Bene, ti racconto com’è nata. E’ una traccia a cui sono molto legato. Lo scorso 11 settembre, di notte, mentre ero al computer a scrivere, a creare, a sperimentare nuovi suoni, la TV era accesa e stavano trasmettendo un documentario sulla ricorrenza della tragedia americana. Ho visto immagini delle torri gemelle, in una sorta di trance, mi sono ritrovato a fare la colonna sonora di quanto stavo vedendo in TV. Guardando lo schermo, mentre suonavo con questi “rumori”, mi veniva quasi da piangere, poi ho aggiunto il piano, molto riverberato, proprio per dare l’impressione di trovarsi in uno spazio grandissimo. Ho ricreato un clima di dolore. Per scriverlo ci ho messo un paio di mesi. Ci sono le voci vere, riprese da video su YouTube, alla fine del brano, con l’effetto di reverse, ho voluto tradurre un meccanismo psicologico complesso, come se volessi tornare indietro nel tempo e non far crollare le torri. E’ venuto fuori un pezzo molto strano.
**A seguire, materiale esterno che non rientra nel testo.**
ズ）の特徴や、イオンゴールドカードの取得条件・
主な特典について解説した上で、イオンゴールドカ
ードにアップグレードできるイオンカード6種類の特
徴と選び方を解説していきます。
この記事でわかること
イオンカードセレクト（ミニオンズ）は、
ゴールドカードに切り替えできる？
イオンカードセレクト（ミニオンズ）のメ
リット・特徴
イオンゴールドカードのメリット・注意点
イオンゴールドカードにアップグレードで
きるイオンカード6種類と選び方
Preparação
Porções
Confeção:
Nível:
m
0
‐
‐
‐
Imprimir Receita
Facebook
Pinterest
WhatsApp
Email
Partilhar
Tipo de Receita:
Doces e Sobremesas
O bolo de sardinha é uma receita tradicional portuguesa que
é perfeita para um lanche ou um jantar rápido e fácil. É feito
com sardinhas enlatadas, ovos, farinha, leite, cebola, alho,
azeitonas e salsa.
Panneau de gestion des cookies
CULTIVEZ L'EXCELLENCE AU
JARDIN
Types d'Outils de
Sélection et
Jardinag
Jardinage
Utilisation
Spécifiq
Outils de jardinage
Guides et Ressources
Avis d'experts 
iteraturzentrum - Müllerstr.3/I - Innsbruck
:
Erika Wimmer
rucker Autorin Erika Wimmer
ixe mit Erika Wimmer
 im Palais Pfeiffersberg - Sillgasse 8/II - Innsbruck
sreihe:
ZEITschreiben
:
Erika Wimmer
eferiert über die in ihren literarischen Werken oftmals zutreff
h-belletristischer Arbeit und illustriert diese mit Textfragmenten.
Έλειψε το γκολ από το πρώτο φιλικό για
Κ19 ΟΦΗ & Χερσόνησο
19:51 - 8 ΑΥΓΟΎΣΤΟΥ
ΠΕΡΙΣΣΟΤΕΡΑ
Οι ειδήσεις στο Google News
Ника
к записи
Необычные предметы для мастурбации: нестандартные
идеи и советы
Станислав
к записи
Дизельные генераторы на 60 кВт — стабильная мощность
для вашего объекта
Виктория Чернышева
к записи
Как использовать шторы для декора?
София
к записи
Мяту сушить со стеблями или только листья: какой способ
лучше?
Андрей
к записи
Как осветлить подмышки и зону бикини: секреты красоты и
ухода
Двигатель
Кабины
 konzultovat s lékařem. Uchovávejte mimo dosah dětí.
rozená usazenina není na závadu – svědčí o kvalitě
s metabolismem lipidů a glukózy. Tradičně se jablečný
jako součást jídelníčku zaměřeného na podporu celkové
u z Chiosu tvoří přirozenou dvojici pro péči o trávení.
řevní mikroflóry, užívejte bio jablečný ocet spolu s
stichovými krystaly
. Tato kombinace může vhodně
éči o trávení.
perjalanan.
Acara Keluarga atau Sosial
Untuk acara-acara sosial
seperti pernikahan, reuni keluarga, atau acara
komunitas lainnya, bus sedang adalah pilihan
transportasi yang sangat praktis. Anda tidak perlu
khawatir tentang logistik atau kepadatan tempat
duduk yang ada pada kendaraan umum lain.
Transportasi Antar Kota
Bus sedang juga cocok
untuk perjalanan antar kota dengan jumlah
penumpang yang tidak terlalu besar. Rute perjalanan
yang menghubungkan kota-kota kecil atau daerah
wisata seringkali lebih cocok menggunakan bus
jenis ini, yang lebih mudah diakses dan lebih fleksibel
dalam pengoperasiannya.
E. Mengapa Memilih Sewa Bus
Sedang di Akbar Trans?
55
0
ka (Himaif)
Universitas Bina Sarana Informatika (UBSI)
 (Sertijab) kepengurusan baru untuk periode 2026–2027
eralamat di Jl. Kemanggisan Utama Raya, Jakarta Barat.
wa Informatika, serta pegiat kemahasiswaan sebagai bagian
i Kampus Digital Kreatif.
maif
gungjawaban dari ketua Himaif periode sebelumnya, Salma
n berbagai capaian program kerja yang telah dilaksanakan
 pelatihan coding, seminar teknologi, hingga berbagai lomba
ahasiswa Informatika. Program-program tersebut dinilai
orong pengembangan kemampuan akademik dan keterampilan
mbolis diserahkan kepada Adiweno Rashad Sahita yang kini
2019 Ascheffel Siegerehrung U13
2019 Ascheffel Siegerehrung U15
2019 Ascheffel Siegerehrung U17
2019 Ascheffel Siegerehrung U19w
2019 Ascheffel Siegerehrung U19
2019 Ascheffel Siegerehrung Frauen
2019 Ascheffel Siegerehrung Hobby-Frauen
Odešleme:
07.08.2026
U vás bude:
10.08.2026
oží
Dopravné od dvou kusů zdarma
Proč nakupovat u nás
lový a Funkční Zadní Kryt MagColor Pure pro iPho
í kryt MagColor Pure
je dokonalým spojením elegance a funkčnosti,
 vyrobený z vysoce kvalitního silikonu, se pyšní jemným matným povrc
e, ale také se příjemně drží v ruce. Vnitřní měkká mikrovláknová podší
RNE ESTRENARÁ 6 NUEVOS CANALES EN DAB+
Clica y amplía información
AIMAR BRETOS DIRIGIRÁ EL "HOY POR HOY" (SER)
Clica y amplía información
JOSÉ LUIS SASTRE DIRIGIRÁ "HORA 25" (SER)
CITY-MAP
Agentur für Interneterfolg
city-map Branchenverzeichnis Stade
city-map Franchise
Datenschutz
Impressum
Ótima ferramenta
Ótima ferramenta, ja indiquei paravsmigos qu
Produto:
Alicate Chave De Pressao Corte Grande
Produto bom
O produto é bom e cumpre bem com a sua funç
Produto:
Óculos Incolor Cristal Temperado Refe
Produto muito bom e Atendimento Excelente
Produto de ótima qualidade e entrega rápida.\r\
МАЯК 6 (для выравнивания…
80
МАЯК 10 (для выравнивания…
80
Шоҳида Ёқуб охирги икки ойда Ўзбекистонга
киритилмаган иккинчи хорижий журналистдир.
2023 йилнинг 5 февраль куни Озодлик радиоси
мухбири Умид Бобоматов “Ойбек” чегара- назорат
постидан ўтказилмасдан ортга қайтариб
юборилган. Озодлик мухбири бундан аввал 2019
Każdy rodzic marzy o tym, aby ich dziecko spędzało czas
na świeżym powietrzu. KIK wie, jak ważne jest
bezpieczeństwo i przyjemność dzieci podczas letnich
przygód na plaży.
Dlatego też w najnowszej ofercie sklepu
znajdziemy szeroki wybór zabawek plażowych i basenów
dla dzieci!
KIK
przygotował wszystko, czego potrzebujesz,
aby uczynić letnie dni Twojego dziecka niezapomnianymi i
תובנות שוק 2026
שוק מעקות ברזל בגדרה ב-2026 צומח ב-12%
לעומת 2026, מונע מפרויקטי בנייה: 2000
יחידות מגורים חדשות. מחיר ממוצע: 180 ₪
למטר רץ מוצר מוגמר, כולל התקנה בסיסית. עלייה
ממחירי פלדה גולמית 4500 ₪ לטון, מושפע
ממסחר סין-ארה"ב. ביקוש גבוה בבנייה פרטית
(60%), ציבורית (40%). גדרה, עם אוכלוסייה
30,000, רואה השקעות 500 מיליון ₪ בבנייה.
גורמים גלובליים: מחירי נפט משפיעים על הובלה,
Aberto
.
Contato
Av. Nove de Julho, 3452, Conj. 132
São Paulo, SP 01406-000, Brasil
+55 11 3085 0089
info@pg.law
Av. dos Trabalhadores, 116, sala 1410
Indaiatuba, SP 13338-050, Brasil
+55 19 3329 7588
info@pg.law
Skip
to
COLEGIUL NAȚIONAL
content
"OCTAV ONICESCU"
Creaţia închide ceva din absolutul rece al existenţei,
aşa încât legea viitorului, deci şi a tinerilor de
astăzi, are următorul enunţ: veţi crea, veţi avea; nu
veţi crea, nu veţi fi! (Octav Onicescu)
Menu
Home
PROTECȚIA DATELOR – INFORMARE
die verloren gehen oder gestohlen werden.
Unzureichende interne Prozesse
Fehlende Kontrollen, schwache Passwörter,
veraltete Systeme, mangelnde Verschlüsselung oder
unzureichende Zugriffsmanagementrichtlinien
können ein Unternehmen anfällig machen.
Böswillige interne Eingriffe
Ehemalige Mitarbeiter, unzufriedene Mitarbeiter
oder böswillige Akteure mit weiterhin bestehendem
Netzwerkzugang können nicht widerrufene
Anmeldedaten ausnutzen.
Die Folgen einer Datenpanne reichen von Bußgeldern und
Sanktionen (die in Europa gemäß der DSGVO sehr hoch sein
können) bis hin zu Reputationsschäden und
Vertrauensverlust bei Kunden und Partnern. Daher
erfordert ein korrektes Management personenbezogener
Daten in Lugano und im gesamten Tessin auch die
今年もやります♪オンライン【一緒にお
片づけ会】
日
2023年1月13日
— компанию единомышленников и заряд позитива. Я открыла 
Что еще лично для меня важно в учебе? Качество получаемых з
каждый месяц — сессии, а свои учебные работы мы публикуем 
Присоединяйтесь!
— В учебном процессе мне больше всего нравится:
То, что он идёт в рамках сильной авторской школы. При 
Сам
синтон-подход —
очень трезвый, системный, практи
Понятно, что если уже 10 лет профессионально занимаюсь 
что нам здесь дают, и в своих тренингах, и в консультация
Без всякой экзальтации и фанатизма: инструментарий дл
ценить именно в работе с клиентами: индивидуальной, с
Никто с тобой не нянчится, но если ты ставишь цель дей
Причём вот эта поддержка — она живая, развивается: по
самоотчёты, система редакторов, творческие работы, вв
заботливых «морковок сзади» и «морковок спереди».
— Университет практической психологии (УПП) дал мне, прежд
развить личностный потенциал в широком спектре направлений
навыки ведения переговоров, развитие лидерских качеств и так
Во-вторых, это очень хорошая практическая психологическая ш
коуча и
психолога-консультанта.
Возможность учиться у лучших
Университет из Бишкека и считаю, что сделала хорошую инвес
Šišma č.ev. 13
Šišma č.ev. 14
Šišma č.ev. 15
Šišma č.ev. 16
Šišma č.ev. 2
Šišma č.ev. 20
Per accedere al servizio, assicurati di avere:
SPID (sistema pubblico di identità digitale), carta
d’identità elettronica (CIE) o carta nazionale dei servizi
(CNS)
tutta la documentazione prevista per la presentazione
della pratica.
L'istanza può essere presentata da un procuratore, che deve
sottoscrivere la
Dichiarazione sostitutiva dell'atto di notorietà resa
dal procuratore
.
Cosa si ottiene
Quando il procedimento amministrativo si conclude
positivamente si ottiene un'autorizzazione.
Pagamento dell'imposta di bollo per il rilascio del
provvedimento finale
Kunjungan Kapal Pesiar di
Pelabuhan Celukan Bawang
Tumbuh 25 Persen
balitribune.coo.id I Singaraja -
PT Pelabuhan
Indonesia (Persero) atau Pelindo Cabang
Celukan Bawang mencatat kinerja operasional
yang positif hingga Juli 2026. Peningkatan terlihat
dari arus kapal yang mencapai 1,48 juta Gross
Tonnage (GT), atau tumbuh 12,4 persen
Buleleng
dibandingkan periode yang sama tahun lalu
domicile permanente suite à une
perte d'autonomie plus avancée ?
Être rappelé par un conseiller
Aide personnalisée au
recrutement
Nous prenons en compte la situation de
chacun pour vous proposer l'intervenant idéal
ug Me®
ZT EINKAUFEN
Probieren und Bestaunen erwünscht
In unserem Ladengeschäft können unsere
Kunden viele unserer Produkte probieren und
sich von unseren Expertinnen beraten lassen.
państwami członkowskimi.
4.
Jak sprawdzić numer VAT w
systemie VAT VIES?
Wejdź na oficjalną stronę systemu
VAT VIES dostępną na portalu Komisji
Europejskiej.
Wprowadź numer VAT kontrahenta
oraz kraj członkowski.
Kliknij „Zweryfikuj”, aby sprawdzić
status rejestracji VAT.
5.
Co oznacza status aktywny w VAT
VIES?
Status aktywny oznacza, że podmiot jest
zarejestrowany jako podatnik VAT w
Un’altra particolarità del brano è che ho ricreato la spazialità del World Trade Center, il tutto è percepile nel riverbero.
E’ un brano di 7 minuti e non è da radio, ho voluto inserirlo proprio per rispondere al mio spirito creativo.

Vuoi parlarci anche della genesi di un altro meraviglioso pezzo “Le vent printanier” (A Chiara)?

Chiara è mia moglie, è dedicato a lei. Quello che si sente oggi è quasi tutto improvvisato. Io non scrivo tutti i pezzi che mi ritrovo a suonare, mentre creavo il pezzo, mia moglie mi ha chiesto:-Quale pezzo stai suonando ora?- E’ per merito suo che ora è nell’album perché ha captato la qualità del pezzo e lo ha registrato. Quindi era inevitabile una dedica a lei.

Cosa ti è rimasto del contatto coi Deep Purple?

La prima volta al Teatro Smeraldo li abbiamo conosciuti tutti, noi facevamo il soud check e loro erano ad ascoltarci. Non è da tutti gli artisti mettersti ad ascoltare il gruppo spalla. Erano molto interessati. Mi hanno comunicato una grande umiltà. Il loro concerto poi mi ha trasmesso una carica incredibile.

Quale gruppo elettronico senti più vicino a te?

Non proprio musica elettronica, ma io adoro i Radiohead, io li ho ascoltati fin dall’inizio della loro carriera. Ho seguito tutti i loro concerti. Con loro c’è stata una sorta di imprinting. Mi hanno aperto il mondo, vista la mia impostazione classica.

C’è qualche artista con cui vorresti collaborare?

Di italiano non lo so. Sicuramente ci sono dei gruppi stranieri. Mi piacerebbe fare un disco con tante collaborazioni, ho in mente dei brani cantati da voci poco conosciute, mi piacerebbe trovare artisti davvero bravi e dare una visibilità anche a loro.

Hai in programma qualche tour?

No, per il momento non ci sono date. Devo prendere contatti per le serate. Mi piace organizzare una cosa alla volta, con calma.

Grazie, Lorenzo per la tua disponibilità ed in bocca al lupo per la tua carriera artistica!